Although many publishers and owners of intellectual property have long objected, Google and other web companies view the activity of their data crawlers as fair use. As a result, the company has been involved in many legal battles over the practice. As generative AI and huge language models gain popularity, this issue has once again come to light as AI businesses send out their own crawlers to gather information for their chatbot feeds and to train their models.
Since Google and other search engines directed consumers to these publishers' ad-supported websites, some publishers found at least some value in allowing search crawlers access to their websites. However, in the age of AI, publishers are more adamantly rejecting crawlers because there is now no benefit to providing their data to AI firms.
Many media businesses are currently in discussions with AI companies about paying a price to license their data to AI companies, but these discussions are still in the early stages. While this is going on, some websites and owners of intellectual property are suing or considering suing AI businesses that may have misused their data.
The increasing commercialization of AI services like OpenAI is being viewed with anger and a "we won't get fooled again" attitude by media organizations that feel they were duped by Google over the past 20 years.

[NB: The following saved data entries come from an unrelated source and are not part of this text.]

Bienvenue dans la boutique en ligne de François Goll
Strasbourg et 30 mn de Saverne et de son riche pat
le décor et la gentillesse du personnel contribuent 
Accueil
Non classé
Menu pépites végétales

According to The Information, OpenAI is expected to earn more than $1 billion in revenue over the coming year.
Particularly, news organizations are having trouble striking the correct mix between embracing AI and resisted it. On the one hand, the sector is desperately trying to come up with new ideas to increase profit margins in their labor-intensive operation. On the other hand, integrating AI into a newsroom's workflow when public confidence in media organizations is at an all-time low raises difficult ethical issues.
If too much of the web bans AI crawlers, the owners of those crawlers may find it more difficult to update and improve their AI products, and good data is getting tougher to find.